Os autores analisaram dados de sete grandes bases de estudos e identificaram padrões consistentes. A fadiga de decisão prejudica a atenção, o autocontrole e o julgamento. Isso foi observado em diferentes contextos: juízes tendem a dar sentenças menos favoráveis no fim do dia, e profissionais que atuam em diferentes áreas, como enfermeiros ou pilotos de avião, apresentam queda cognitiva após esforço mental prolongado.
Isso explica por que escolhas aparentemente pequenas ou pouco importantes podem te deixar mentalmente exausto antes mesmo de enfrentar tarefas realmente relevantes. Por isso, automatizar ou simplificar essas decisões pode ajudar a preservar sua energia mental para o que realmente importa.
Uma boa estratégia é reservar um momento específico — como o domingo à noite — para tomar decisões em bloco: planeje os looks da semana, decida com antecedência as refeições ou crie playlists temáticas para cada momento. Ao agrupar escolhas triviais, você reduz o volume de decisões diárias e conserva energia para tarefas mais importantes — ganhando foco e produtividade.
3. A performance do bem-estar
É comum confundir rotinas de bem-estar com autocuidado genuíno. Muitas pessoas meditam, escrevem em diários ou comem de forma saudável apenas porque isso parece bonito ou para marcar na checklist — muitas vezes, de forma inconsciente.
As redes sociais reforçam essa ideia ao mostrar hábitos de autocuidado perfeitos e esteticamente impecáveis, tornando mais fácil priorizar a aparência em vez da autenticidade. Isso se torna um problema quando o foco passa a ser a validação externa, e não as reais necessidades emocionais e mentais.
Se o autocuidado virou uma obrigação na sua rotina e está te causando mais estresse do que alívio, talvez você esteja preso à ideia de performar o bem-estar, em vez de adotar práticas que realmente façam sentido para você e a sua realidade.
Um exemplo é a pressão para seguir rotinas complexas de skincare só porque estão em alta, mesmo que não se encaixem nas suas necessidades ou horários. A cultura popular do autocuidado também passa a mensagem de que você precisa estar sempre fazendo algo por si mesmo: caminhadas, yoga, meditação. Apesar de serem hábitos saudáveis, a cobrança constante pode gerar ansiedade e a sensação de estar falhando.
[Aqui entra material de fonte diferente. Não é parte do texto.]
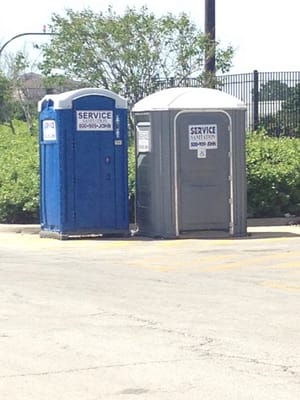
Where is `door`? door is located at coordinates (200, 210), (103, 168), (222, 118), (93, 98).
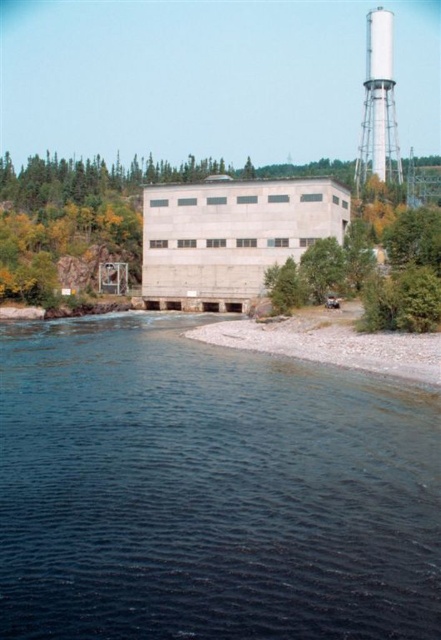
Based on the photo, you are a construction worker assessing the site for safety. You notice the smooth gravel shoreline at lower right and the white smooth water tower at upper right. Which of these two objects has a lower height?

The smooth gravel shoreline at lower right has a lesser height compared to the white smooth water tower at upper right.

You are standing at the center of the image and want to walk to the smooth gravel shoreline at lower right. Which direction should you move to reach it?

You should move to the right and downward from your current position at the center to reach the smooth gravel shoreline at lower right, as its coordinates are at point (x=331, y=342).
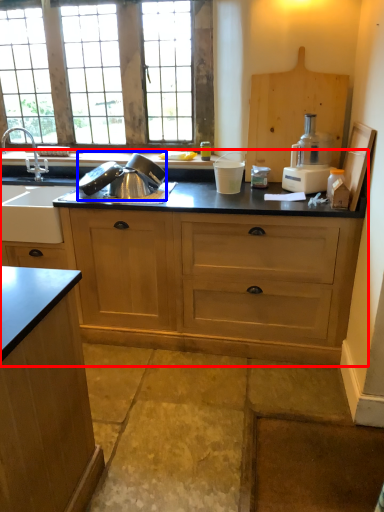
Question: Which of the following is the farthest to the observer, countertop (highlighted by a red box) or appliance (highlighted by a blue box)?

Choices:
 (A) countertop
 (B) appliance

Answer: (B)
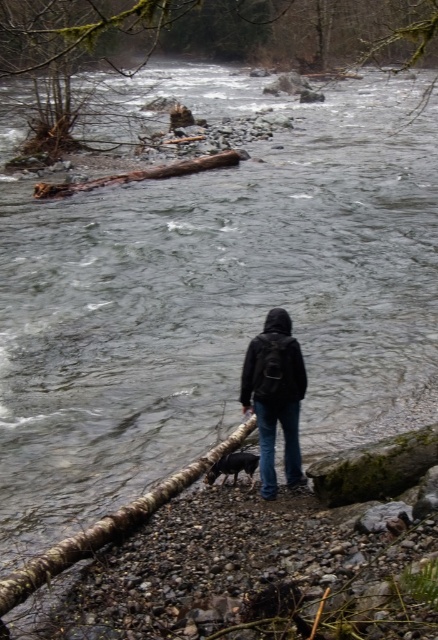
Between point (102, 541) and point (88, 182), which one is positioned in front?

Point (102, 541) is more forward.

Locate an element on the screen. The width and height of the screenshot is (438, 640). brown rough log at lower center is located at coordinates (110, 525).

Between point (105, 518) and point (247, 349), which one is positioned behind?

Positioned behind is point (247, 349).

In the scene shown: Is brown rough log at lower center bigger than black matte jacket at center?

Yes, brown rough log at lower center is bigger than black matte jacket at center.

What do you see at coordinates (110, 525) in the screenshot? The height and width of the screenshot is (640, 438). I see `brown rough log at lower center` at bounding box center [110, 525].

Locate an element on the screen. brown rough log at lower center is located at coordinates (110, 525).

Is the position of green mossy branch at upper center less distant than that of brown rough log at lower center?

No, green mossy branch at upper center is behind brown rough log at lower center.

Is point (267, 45) farther from viewer compared to point (38, 582)?

Yes, it is behind point (38, 582).

The image size is (438, 640). In order to click on green mossy branch at upper center in this screenshot , I will do `click(221, 32)`.

Identify the location of green mossy branch at upper center. (221, 32).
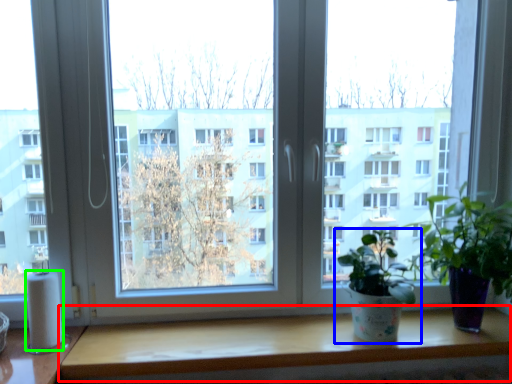
Question: Estimate the real-world distances between objects in this image. Which object is closer to table (highlighted by a red box), houseplant (highlighted by a blue box) or toilet paper (highlighted by a green box)?

Choices:
 (A) houseplant
 (B) toilet paper

Answer: (A)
É essencial entender que o que funciona como autocuidado para uma pessoa pode não funcionar para outra. Está tudo bem pular uma aula de yoga se você estiver cansado ou fazer uma pausa no diário se ele não estiver ajudando naquele momento. O objetivo não é seguir uma rotina idealizada, mas sim apoiar verdadeiramente o seu bem-estar.
A energia no lugar certo
A forma como você escolhe gastar sua energia influencia diretamente em como você se apresenta nas áreas mais importantes da sua vida. Ao reconhecer esses hábitos cotidianos que passam despercebidos e entender seu impacto, é possível fazer pequenas, mas intencionais mudanças.
“Isso te ajuda a recuperar o foco e o equilíbrio emocional. Bem-estar não é fazer mais — é fazer o que realmente faz sentido para você, com consciência de onde sua energia está sendo investida”.